Dans un extraordinaire texte à la première personne, le récit littéraire "Toucher la terre ferme" (L'Iconoclaste, 128 pages), Julia Kerninon raconte l'immense chamboulement qu'a été pour elle la maternité. Une maternité choisie et heureuse mais qui a complètement modifié ses habitudes de vie. Lire, écrire, lire, écrire, lire, écrire, et tout ce qu'une jeune femme peut faire en vingt-quatre heures sans contrainte par jour. L'excellente romancière qu'elle est, s'intéressant à la complexité du sentiment amoureux (lire ici), applique cette fois l'étude de son sujet de prédilection à elle-même. Et c'est splendide.
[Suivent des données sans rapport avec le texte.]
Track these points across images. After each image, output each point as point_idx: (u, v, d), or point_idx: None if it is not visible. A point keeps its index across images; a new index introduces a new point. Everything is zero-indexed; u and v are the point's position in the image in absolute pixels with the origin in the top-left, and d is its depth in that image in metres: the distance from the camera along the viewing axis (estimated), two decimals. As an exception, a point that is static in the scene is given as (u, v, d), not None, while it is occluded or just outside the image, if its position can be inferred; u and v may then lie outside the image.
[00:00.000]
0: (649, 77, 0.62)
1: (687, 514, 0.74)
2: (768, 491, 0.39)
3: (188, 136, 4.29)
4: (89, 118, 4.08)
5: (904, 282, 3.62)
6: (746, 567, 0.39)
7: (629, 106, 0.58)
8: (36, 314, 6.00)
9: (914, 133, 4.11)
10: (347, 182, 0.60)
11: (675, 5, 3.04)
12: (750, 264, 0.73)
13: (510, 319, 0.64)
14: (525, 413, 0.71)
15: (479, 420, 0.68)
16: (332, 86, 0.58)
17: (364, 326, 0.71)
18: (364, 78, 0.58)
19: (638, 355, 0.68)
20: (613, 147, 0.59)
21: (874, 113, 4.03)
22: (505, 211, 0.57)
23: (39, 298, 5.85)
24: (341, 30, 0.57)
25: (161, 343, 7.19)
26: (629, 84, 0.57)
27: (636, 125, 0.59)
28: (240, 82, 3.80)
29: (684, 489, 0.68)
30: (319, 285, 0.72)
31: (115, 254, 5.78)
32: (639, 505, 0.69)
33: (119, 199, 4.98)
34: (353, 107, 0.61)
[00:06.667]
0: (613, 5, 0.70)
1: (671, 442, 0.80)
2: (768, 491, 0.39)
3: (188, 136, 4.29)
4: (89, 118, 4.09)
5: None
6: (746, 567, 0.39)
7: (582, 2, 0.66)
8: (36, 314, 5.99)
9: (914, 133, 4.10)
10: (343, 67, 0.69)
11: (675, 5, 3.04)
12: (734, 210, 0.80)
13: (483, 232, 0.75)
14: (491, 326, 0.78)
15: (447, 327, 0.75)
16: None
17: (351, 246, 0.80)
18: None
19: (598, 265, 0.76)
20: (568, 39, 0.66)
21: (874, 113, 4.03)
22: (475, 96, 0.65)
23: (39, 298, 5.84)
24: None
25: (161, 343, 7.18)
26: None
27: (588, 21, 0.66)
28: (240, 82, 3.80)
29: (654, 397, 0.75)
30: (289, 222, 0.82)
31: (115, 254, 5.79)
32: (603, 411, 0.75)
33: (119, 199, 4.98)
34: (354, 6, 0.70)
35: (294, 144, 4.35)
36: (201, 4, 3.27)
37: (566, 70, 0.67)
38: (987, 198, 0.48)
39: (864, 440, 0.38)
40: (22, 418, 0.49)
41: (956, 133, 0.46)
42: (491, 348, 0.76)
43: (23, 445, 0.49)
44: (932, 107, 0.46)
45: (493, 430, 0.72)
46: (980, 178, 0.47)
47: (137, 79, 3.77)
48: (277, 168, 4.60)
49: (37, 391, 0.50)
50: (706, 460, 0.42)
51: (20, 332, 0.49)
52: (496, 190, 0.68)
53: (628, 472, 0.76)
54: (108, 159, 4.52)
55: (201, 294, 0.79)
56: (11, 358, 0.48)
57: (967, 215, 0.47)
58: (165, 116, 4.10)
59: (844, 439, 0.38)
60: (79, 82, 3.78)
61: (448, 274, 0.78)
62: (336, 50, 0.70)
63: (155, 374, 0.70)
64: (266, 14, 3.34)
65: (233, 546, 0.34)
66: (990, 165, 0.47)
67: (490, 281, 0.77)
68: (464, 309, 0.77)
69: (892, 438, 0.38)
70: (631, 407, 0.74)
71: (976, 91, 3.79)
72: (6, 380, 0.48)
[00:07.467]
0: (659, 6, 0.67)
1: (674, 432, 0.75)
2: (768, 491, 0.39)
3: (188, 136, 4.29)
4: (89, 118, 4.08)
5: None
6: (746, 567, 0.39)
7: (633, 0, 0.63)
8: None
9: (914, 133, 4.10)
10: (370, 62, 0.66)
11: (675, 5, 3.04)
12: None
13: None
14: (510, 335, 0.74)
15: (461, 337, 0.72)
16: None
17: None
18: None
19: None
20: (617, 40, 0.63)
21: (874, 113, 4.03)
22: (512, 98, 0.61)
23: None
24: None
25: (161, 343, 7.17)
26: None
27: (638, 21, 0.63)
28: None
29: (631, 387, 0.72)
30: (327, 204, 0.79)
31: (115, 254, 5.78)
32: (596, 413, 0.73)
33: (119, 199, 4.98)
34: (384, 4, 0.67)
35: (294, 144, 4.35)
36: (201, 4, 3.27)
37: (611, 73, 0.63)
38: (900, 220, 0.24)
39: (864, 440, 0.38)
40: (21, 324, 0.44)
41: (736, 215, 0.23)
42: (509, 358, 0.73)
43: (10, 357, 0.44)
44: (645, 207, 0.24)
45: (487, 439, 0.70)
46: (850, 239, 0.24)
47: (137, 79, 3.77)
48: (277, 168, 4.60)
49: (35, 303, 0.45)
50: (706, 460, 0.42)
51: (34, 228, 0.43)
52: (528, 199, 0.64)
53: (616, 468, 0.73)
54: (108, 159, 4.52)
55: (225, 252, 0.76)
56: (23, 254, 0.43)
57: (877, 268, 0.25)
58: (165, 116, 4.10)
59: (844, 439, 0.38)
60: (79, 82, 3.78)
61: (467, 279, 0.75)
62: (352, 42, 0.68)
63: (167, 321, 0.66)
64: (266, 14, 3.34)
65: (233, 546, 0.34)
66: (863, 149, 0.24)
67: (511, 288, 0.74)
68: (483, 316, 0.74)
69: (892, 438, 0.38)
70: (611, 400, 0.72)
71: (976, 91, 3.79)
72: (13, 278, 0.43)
Maman à trente ans et heureuse de l'être, enceinte d'un second bébé, la jeune Nantaise - elle est née en janvier 1987 - se prend une fameuse claque dans la figure. Dépassée, perdant pied, elle se sent épuisée, vidée. Est-ce cela, la maternité tant vantée partout? Elle, femme qui écrit, femme qui a trouvé l'homme de sa vie, que va-t-elle alors devenir?
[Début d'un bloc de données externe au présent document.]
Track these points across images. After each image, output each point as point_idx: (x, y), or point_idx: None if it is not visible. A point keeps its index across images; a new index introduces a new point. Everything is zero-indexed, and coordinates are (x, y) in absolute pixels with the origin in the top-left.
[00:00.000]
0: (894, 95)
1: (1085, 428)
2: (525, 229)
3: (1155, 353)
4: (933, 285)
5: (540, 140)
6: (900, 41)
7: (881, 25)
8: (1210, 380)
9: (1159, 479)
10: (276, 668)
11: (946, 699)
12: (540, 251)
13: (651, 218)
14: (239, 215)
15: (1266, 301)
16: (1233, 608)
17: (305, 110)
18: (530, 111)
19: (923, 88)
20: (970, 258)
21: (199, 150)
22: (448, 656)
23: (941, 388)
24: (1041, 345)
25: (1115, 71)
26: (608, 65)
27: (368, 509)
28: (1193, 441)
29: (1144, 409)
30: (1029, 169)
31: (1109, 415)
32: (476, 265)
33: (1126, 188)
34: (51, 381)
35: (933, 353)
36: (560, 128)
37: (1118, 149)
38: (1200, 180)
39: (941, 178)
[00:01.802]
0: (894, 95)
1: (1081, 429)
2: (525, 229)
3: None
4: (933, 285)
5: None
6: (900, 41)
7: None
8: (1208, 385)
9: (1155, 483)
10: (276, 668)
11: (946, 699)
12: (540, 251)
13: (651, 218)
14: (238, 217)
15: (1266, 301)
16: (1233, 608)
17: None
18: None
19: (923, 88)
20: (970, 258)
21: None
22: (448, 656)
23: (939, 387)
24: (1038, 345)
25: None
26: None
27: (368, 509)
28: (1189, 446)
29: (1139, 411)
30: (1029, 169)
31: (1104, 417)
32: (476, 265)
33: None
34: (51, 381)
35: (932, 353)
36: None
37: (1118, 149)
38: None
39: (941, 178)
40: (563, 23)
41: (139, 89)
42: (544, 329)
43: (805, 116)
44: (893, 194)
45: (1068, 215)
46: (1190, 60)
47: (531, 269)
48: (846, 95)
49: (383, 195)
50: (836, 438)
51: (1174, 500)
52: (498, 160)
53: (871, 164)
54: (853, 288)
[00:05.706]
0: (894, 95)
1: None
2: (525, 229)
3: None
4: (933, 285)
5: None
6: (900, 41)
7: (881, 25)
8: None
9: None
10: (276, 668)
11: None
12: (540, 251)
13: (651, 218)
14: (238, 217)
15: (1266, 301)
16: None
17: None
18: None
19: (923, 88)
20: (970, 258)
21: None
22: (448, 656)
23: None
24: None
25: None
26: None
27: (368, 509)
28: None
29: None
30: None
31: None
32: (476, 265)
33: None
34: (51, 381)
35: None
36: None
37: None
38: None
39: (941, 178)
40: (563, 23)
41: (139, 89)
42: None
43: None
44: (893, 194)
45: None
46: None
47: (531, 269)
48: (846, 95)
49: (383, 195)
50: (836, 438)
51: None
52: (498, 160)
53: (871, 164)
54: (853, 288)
Julia Kerninon plonge alors dans ses souvenirs, comme pour se raccrocher à une certaine stabilité. Du récit de sa grossesse et de son époustouflante et merveilleuse description de son accouchement, elle glisse dans sa vie d'avant. Quand adolescente et jeune femme, elle était libre. Elle se raconte sans se soucier de personne. Les amours passionnelles, les nuits de liberté, les séparations, les errances et les voyages. L'écriture de ses livres bien entendu. Et puis la rencontre. Elle a alors vingt-cinq ans. "Dans mon égocentrisme, je n'avais jamais envisagé d'être aimée, seulement d'aimer", écrit-elle. Ce Parisien au prénom du saint des choses perdues et des causes perdues est l'homme de sa vie. Il l'apprivoise, la rassure. La vie est différente avec lui.
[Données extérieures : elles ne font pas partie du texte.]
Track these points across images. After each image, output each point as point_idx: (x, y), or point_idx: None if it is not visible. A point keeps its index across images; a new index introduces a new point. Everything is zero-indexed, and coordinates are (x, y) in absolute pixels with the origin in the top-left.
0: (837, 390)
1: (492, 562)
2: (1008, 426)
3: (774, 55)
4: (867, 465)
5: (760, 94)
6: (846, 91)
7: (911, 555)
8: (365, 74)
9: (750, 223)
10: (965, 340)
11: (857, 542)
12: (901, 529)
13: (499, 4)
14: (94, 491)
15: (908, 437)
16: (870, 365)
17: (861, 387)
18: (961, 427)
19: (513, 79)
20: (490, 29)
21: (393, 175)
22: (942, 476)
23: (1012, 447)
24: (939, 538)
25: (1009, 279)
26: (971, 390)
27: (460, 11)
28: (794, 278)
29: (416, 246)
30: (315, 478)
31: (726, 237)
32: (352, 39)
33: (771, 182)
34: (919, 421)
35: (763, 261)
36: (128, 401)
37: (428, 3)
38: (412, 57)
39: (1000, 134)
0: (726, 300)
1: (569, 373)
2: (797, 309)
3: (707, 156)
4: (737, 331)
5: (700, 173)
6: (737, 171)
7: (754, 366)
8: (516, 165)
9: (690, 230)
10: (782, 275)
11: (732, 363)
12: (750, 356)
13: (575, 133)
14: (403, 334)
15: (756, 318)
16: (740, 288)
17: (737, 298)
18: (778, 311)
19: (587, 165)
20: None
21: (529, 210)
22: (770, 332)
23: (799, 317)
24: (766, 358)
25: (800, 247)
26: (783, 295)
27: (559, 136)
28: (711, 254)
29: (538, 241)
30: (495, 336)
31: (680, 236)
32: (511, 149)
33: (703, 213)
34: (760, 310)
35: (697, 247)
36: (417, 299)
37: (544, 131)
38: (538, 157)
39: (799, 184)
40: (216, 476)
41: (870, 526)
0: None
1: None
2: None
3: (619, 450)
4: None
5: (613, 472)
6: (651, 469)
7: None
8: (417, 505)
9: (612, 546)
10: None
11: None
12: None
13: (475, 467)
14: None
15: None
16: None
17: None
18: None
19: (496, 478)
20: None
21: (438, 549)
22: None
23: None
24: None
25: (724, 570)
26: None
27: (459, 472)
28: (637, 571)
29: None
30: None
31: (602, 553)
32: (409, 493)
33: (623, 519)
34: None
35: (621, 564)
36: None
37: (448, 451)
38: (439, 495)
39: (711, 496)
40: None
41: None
De nouvelles tempêtes viendront avec l'arrivée des enfants. Apaisées, elles laisseront place aux bonheurs. Tout prend sa place, l'amour, les enfants, l'écriture. Julia Kerninon dit "avoir touché la terre ferme". Son histoire, émaillée de dix citations, est d'une telle sincérité qu'on ne peut que la remercier de nous partager ces petites parts de son intimité. Une formidable réconciliation avec soi-même et un tremplin pour un avenir heureux.
Le précédent livre de Julia Kerninon, l'excellent roman "Liv Maria" (L'Iconoclaste, lire ici) sortira en poche chez Folio le 3 mars.